For Array.create and Array.make, I think this is to follow the distinction of String.create and String.make.
String.create is to create a string with uninitialized contents. The created string contains random bytes.
String.make is to create a string filled with the given char.
We had Array.create for long, to create an array whose contents are filled with the given value. This behavior corresponds with String.make rather than String.create. That's why it is now renamed to Array.make, and Array.create is obsolete.
We cannot have Array.create in OCaml with the same behaviour of String.create. Unlike strings, arrays cannot be created without initialization, since random bytes may not represent a valid OCaml value for the content in general, which leads to a program crash.
Following this, personally I use X.create for a function to create an X.t which does not require an initial value to fill it. I use X.make if it needs something to fill.
I had the same question when I picked up the language a long time ago. I never use make and I think few people do.
Nowadays I use create for heavy, often imperative or stateful values, e.g. a Unicode text segmenter. And I use v for, functional, lighter values in DSL/combinator based settings, e.g. the various constructors in Gg, for example for 2D vectors, or colors.
As camlspotter mentions in his answer the standard library distinguishes make and create for values that need an initial value to fill in. I think it's better to be regular here and always use create regardless. If your values support an optional initial fill value, add an optional argument to create rather than multiply the API entry points.
Is there any difference between records and tuples that is not just a syntactic difference ?
Is there a performance difference ?
Is the implementation the same for tuples and records ?

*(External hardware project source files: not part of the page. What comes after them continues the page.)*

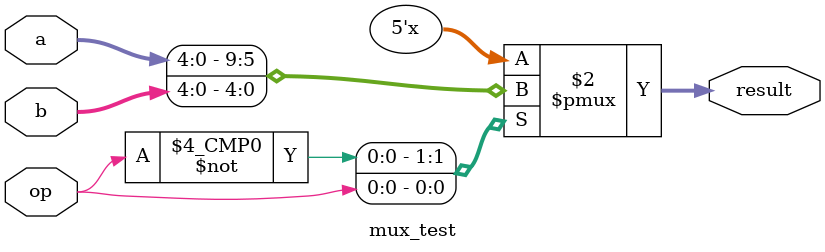
<source format=v>
module mux_test(a, b, op, result); 
input [4:0] a, b; // 5-bit inputs 
input op; // one-bit selection input 
output [4:0] result; // 5-bit output
reg [4:0] result;
always @ (op) 
begin
	case(op)
		1'b0: result[4:0] = a[4:0];
		1'b1: result[4:0] = b[4:0];
	endcase
end
endmodule

</source>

Do you have examples of things that can be done using tuples but not with records (and
conversely) ?
Modulo syntax they are almost the same. The main semantic difference is that tuples are structural types, while records are nominal types. That implies e.g. that records can be recursive while tuples cannot (at least not without the -rectypes option):
type t = {a : int, b : unit -> t} (* fine *)
type u = int * (unit -> u) (* error *)
Moreover, records can have mutable fields, tuples can't.

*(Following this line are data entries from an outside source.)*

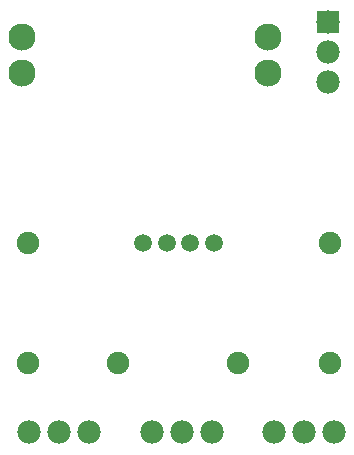
<source format=gbl>
G04 MADE WITH FRITZING*
G04 WWW.FRITZING.ORG*
G04 DOUBLE SIDED*
G04 HOLES PLATED*
G04 CONTOUR ON CENTER OF CONTOUR VECTOR*
%ASAXBY*%
%FSLAX23Y23*%
%MOIN*%
%OFA0B0*%
%SFA1.0B1.0*%
%ADD10C,0.078000*%
%ADD11C,0.075000*%
%ADD12C,0.059055*%
%ADD13C,0.090551*%
%ADD14R,0.078000X0.078000*%
%LNCOPPER0*%
G90*
G70*
G54D10*
X1143Y1542D03*
X1143Y1442D03*
X1143Y1342D03*
G54D11*
X1151Y807D03*
X1151Y407D03*
X444Y405D03*
X844Y405D03*
X143Y807D03*
X143Y407D03*
G54D10*
X1163Y176D03*
X1063Y176D03*
X963Y176D03*
G54D12*
X762Y806D03*
X684Y806D03*
X605Y806D03*
X526Y806D03*
G54D10*
X756Y174D03*
X656Y174D03*
X556Y174D03*
X345Y174D03*
X245Y174D03*
X145Y174D03*
G54D13*
X943Y1372D03*
X942Y1491D03*
X124Y1372D03*
X123Y1491D03*
G54D14*
X1143Y1542D03*
G04 End of Copper0*
M02*
</source>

FWIW, in OCaml's sister language SML, tuples are records. That is, in SML (a,b,c) is just syntactic sugar for {1=a,2=b,3=c}, and records are structural types as well.
Floats fields in float-only records or arrays are stored unboxed, while no such optimization applies to tuples. If you are storing a lot of floats and only floats, it is important to use records -- and you can gain by splitting a mixed float/other datastructure to have an internal float-only record.
The other differences are at the type level, and were already described by Andreas -- records are generative while tuples pre-exist and have a structural semantics. If you want structural records with polymorphic accessors, you can use object types.